WORK INSTRUCTIONS: Reproduce every line in each of the rows below verbatim, keeping the original characters, spacing, and line order.

RECORDS TO USE:
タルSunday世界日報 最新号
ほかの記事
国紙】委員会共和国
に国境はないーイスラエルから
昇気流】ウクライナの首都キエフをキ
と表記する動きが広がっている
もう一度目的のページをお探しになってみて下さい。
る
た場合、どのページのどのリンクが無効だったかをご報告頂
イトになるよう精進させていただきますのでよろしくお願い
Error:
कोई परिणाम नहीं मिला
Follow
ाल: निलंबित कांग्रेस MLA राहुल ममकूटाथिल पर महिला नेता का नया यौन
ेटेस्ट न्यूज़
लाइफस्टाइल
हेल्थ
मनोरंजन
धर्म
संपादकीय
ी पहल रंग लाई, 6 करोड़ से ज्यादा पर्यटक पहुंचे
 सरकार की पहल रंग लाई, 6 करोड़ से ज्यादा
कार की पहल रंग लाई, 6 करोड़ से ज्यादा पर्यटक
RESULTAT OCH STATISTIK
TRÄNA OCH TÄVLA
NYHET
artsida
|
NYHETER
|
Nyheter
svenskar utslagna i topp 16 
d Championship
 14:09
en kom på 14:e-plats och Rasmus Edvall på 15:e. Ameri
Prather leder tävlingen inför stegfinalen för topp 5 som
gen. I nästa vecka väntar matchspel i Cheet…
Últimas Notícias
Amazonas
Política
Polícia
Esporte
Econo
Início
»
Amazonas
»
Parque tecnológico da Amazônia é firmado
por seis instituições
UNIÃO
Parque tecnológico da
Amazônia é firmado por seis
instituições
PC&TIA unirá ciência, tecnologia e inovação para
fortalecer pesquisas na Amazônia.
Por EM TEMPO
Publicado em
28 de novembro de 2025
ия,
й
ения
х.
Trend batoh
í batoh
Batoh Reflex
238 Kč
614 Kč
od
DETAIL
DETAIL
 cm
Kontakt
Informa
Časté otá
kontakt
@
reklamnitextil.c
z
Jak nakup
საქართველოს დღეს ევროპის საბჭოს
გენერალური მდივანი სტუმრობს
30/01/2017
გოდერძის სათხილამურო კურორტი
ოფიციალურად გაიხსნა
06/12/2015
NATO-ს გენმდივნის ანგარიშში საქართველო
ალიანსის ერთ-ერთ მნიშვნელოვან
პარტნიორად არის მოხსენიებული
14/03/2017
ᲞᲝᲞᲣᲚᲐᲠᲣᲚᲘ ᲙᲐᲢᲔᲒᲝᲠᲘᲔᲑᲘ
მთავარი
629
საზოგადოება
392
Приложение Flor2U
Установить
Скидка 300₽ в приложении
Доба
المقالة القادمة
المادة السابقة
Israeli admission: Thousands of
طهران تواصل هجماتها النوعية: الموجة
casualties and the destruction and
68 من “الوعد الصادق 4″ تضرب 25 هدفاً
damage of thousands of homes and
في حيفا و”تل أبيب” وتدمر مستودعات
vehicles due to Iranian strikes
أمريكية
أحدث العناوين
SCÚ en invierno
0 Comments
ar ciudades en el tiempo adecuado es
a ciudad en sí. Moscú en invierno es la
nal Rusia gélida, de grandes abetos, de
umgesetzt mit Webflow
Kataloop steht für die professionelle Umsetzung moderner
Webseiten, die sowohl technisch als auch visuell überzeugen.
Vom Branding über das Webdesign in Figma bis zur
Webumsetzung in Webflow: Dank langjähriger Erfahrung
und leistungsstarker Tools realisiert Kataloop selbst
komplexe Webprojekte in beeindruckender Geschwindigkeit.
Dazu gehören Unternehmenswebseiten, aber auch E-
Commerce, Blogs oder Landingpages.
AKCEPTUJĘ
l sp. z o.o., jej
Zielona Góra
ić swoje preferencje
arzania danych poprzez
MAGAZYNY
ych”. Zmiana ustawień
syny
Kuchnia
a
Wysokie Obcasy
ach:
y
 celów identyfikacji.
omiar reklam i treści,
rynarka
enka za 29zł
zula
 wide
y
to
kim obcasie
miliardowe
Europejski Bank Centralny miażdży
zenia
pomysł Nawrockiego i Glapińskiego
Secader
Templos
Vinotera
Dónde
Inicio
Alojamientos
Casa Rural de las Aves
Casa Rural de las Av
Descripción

ANSWER TO THIS PROBLEM:
タルSunday世界日報 最新号
ほかの記事
国紙】委員会共和国
に国境はないーイスラエルから
昇気流】ウクライナの首都キエフをキ
と表記する動きが広がっている
もう一度目的のページをお探しになってみて下さい。
る
た場合、どのページのどのリンクが無効だったかをご報告頂
イトになるよう精進させていただきますのでよろしくお願い
Error:
कोई परिणाम नहीं मिला
Follow
ाल: निलंबित कांग्रेस MLA राहुल ममकूटाथिल पर महिला नेता का नया यौन
ेटेस्ट न्यूज़
लाइफस्टाइल
हेल्थ
मनोरंजन
धर्म
संपादकीय
ी पहल रंग लाई, 6 करोड़ से ज्यादा पर्यटक पहुंचे
 सरकार की पहल रंग लाई, 6 करोड़ से ज्यादा
कार की पहल रंग लाई, 6 करोड़ से ज्यादा पर्यटक
RESULTAT OCH STATISTIK
TRÄNA OCH TÄVLA
NYHET
artsida
|
NYHETER
|
Nyheter
svenskar utslagna i topp 16 
d Championship
 14:09
en kom på 14:e-plats och Rasmus Edvall på 15:e. Ameri
Prather leder tävlingen inför stegfinalen för topp 5 som
gen. I nästa vecka väntar matchspel i Cheet…
Últimas Notícias
Amazonas
Política
Polícia
Esporte
Econo
Início
»
Amazonas
»
Parque tecnológico da Amazônia é firmado
por seis instituições
UNIÃO
Parque tecnológico da
Amazônia é firmado por seis
instituições
PC&TIA unirá ciência, tecnologia e inovação para
fortalecer pesquisas na Amazônia.
Por EM TEMPO
Publicado em
28 de novembro de 2025
ия,
й
ения
х.
Trend batoh
í batoh
Batoh Reflex
238 Kč
614 Kč
od
DETAIL
DETAIL
 cm
Kontakt
Informa
Časté otá
kontakt
@
reklamnitextil.c
z
Jak nakup
საქართველოს დღეს ევროპის საბჭოს
გენერალური მდივანი სტუმრობს
30/01/2017
გოდერძის სათხილამურო კურორტი
ოფიციალურად გაიხსნა
06/12/2015
NATO-ს გენმდივნის ანგარიშში საქართველო
ალიანსის ერთ-ერთ მნიშვნელოვან
პარტნიორად არის მოხსენიებული
14/03/2017
ᲞᲝᲞᲣᲚᲐᲠᲣᲚᲘ ᲙᲐᲢᲔᲒᲝᲠᲘᲔᲑᲘ
მთავარი
629
საზოგადოება
392
Приложение Flor2U
Установить
Скидка 300₽ в приложении
Доба
المقالة القادمة
المادة السابقة
Israeli admission: Thousands of
طهران تواصل هجماتها النوعية: الموجة
casualties and the destruction and
68 من “الوعد الصادق 4″ تضرب 25 هدفاً
damage of thousands of homes and
في حيفا و”تل أبيب” وتدمر مستودعات
vehicles due to Iranian strikes
أمريكية
أحدث العناوين
SCÚ en invierno
0 Comments
ar ciudades en el tiempo adecuado es
a ciudad en sí. Moscú en invierno es la
nal Rusia gélida, de grandes abetos, de
umgesetzt mit Webflow
Kataloop steht für die professionelle Umsetzung moderner
Webseiten, die sowohl technisch als auch visuell überzeugen.
Vom Branding über das Webdesign in Figma bis zur
Webumsetzung in Webflow: Dank langjähriger Erfahrung
und leistungsstarker Tools realisiert Kataloop selbst
komplexe Webprojekte in beeindruckender Geschwindigkeit.
Dazu gehören Unternehmenswebseiten, aber auch E-
Commerce, Blogs oder Landingpages.
AKCEPTUJĘ
l sp. z o.o., jej
Zielona Góra
ić swoje preferencje
arzania danych poprzez
MAGAZYNY
ych”. Zmiana ustawień
syny
Kuchnia
a
Wysokie Obcasy
ach:
y
 celów identyfikacji.
omiar reklam i treści,
rynarka
enka za 29zł
zula
 wide
y
to
kim obcasie
miliardowe
Europejski Bank Centralny miażdży
zenia
pomysł Nawrockiego i Glapińskiego
Secader
Templos
Vinotera
Dónde
Inicio
Alojamientos
Casa Rural de las Aves
Casa Rural de las Av
Descripción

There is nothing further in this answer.